**ABOUT THIS TASK:** What lines of the data hold the string "that"? Copy them all.

Collected data:
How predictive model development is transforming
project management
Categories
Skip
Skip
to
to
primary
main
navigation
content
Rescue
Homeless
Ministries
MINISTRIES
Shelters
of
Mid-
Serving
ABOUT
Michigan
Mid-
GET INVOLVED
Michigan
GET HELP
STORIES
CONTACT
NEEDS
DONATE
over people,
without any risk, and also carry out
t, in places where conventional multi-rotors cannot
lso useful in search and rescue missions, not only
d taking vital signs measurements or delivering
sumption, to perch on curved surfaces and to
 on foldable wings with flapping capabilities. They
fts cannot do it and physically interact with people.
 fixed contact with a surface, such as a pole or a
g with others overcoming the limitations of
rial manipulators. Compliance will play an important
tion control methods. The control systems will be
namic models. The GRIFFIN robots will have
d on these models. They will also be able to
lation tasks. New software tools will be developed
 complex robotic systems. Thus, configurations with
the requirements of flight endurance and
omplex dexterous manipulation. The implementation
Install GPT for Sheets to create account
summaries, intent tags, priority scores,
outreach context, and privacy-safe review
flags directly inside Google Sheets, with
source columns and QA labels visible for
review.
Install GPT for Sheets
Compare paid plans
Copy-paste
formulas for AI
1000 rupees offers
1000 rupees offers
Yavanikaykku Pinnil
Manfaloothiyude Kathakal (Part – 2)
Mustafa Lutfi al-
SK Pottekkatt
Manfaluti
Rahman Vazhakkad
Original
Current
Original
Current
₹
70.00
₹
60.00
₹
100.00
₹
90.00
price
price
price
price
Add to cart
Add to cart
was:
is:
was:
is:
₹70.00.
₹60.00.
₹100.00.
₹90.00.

* * *

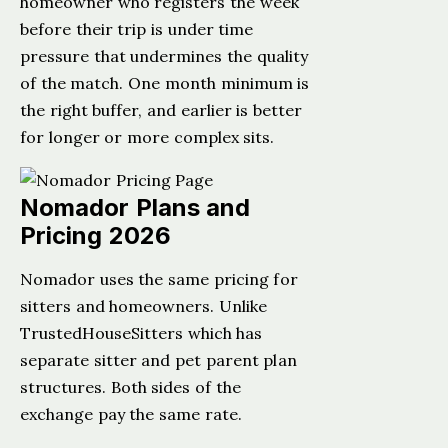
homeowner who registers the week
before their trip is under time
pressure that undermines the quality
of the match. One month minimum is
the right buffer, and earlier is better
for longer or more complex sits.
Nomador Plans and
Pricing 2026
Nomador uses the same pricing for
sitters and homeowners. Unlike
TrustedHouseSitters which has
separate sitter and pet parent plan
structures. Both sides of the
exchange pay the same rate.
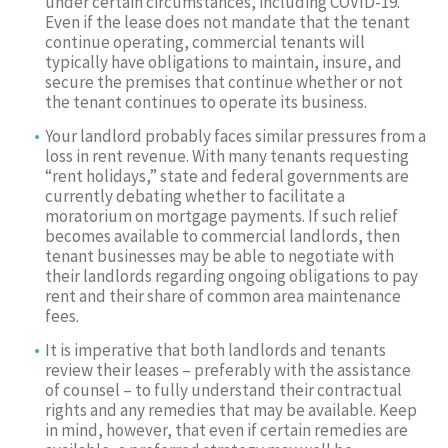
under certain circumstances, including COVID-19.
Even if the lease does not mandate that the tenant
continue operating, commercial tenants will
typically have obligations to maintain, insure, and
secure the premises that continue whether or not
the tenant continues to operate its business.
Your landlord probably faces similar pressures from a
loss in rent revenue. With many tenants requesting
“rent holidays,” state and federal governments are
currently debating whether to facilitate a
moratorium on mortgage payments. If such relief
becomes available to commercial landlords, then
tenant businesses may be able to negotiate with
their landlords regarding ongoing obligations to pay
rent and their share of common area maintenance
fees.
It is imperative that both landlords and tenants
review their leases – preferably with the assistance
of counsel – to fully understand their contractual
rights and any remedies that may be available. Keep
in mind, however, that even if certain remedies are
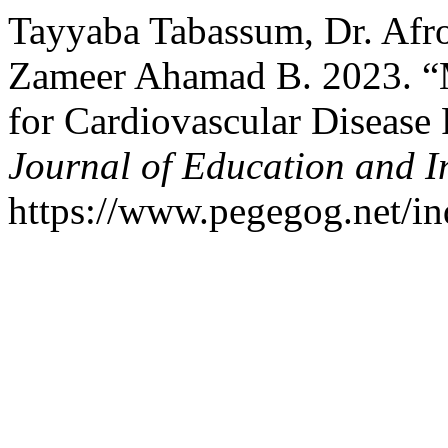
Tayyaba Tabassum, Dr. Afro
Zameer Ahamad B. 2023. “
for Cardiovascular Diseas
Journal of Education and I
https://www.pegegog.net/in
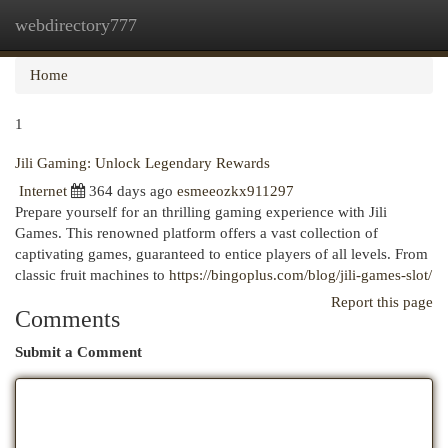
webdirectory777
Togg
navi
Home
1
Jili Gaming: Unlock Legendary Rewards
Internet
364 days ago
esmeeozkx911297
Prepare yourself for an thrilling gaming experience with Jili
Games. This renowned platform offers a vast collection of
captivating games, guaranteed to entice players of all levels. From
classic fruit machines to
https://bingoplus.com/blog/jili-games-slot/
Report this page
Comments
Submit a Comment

...

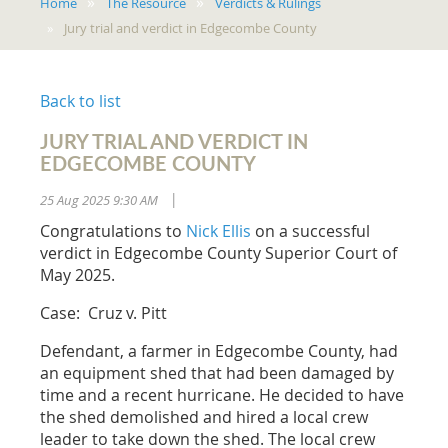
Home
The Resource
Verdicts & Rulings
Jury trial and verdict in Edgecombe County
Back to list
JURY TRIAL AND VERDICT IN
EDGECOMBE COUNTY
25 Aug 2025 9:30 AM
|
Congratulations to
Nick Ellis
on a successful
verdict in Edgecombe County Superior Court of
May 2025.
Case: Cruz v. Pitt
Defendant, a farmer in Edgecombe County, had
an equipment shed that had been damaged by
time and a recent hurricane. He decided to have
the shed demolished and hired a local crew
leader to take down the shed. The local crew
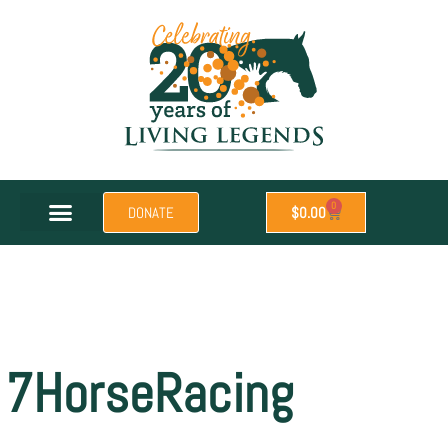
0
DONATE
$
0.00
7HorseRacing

**RESPONSE:**
pressure that undermines the quality
Even if the lease does not mandate that the tenant
secure the premises that continue whether or not
It is imperative that both landlords and tenants
rights and any remedies that may be available. Keep
in mind, however, that even if certain remedies are
an equipment shed that had been damaged by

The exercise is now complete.